Fubini's theorem and time integrals of stochastic processes Let $(X_t)$ be a real continuous stochastic process such that $E[ \int_0^1 (\frac{X_t}{1-t})^2 dt ] <\infty$. Let $f_t$ be the probability density function (PDF) of $(X_t)$.
Since $Y_t= \frac{X_t}{1-t}$ is $L^2$ in time and space, and that the measure of $\Omega \times [0,1]$ is finite, $(Y_t)$ is also $L^1$ in time and space, and hence,
$$I:=E\left[ \int_0^1 \frac{X_t}{1-t} dt \right] <\infty.$$
I would like to know if the following integral is equal to $I$:
$$\int_\mathbb R x \left(\int_0^1 \frac{f_t(x)}{1-t} dt\right) d x,$$
and if so, is $\int_0^1 \frac{f_t(x)}{1-t} dt$ the PDF of the random variable $\int_0^1 \frac{X_t}{1-t} dt$ ? Is the function $x \rightarrow x\int_0^1 \frac{f_t(x)}{1-t} dt$ guaranteed to be integrable in $x$ ?
I obtained this integral by following these steps:
$$I = \int_0^1 \frac{E[X_t]}{1-t} dt  = \int_0^1 \frac{ \int_\mathbb R x f_t(x) dx}{1-t} dt =\int_\mathbb R x \left(\int_0^1 \frac{f_t(x)}{1-t} dt\right) d x $$
I used Fubini two times, and I am not sure if knowing $I < \infty$ is enough to use Fubini in these ways.
 A: Your first application of Fubini's theorem is correct, but the second one does not seem to hold in general.
First application
Recall that to apply Fubini's theorem to $f$, you must have $f \in L^1( \Omega \times [0,1], \mathbb{P} \times \lambda)$. Under your assumptions, this holds, since $$\int_{\Omega \times [0,1]} \left| \frac{X_t}{1-t} \right| d (\mathbb{P} \times \lambda) \leq \int_{\Omega \times [0,1]} \left| \frac{X_t}{1-t} \right|^2 d (\mathbb{P} \times \lambda) = \mathbb{E} \int_0^1 \frac{X_t^2}{(1-t)^2}dt < \infty $$
where the inequality is Hölder's inequality and the equality is Tonelli's theorem (which allows you to exchange iterated integrals for positive functions).

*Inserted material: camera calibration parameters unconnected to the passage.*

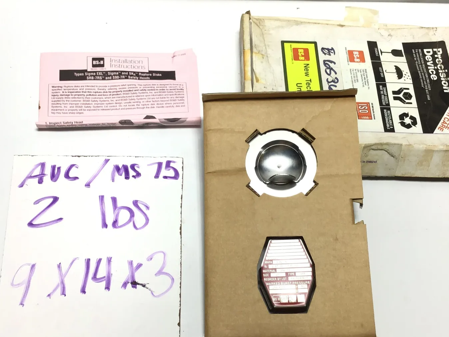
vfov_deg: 31.5
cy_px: 188
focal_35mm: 46
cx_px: 237
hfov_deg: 41.2
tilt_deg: -63.7
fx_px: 597
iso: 25
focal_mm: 3.3
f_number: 2.4
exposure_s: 1/153
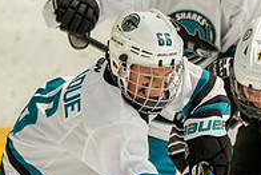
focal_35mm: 1327
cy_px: 205
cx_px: 166
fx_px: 9628
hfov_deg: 1.6
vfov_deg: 1.0
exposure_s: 1/5000
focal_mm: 300
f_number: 3.2
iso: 1600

It follows that
$$\mathbb{E} \int_0^1 \frac{X_t}{1-t} dt = \int_0^1 \frac{\mathbb{E} (X_t)}{1-t} = \int_0^1 \frac{\int_{\mathbb{R} } x f_t(x) }{1-t}$$ by Fubini's theorem.
Second application
Your second application doesn't seem to hold. For a counterexample, consider the time-changed and time-reversed Brownian motion $X_t = B_{(1-t)^2}$, whose density is given by $$f_t(x) = \frac{1}{\sqrt{2 \pi} (1-t) } \exp \left( 
- \frac{x^2}{2(1-t)^2} \right)$$
Observe that your moment condition holds: $$\mathbb{E} \int_0^1 \frac{X_t^2}{(1-t)^2}dt = \int_0^1 \frac{\mathbb{E}X_t^2}{(1-t)^2}dt = \int_0^1 \frac{(1-t)^2}{(1-t)^2} = 1 < \infty$$
So Fubini's theorem tells us that:
$$\mathbb{E} \int_0^1 \frac{X_t}{1-t} dt = \int_0^1 \frac{\mathbb{E} X_t}{1-t} dt= 0$$
However, according to WolframAlpha, we get:
$$\int_0^1 \frac{f_t(x)}{1-t} = \sqrt{ \frac{\pi}{2} } \left( \frac{1}{x} - \mathrm{erf} \left( \frac{x}{\sqrt{2}} \right) \right)$$
whence,
$$\int_{\mathbb{R}} x \left(\sqrt{ \frac{\pi}{2} } \left( \frac{1}{x} - \mathrm{erf} \left( \frac{x}{\sqrt{2}} \right) \right) \right)dx $$
does not exist.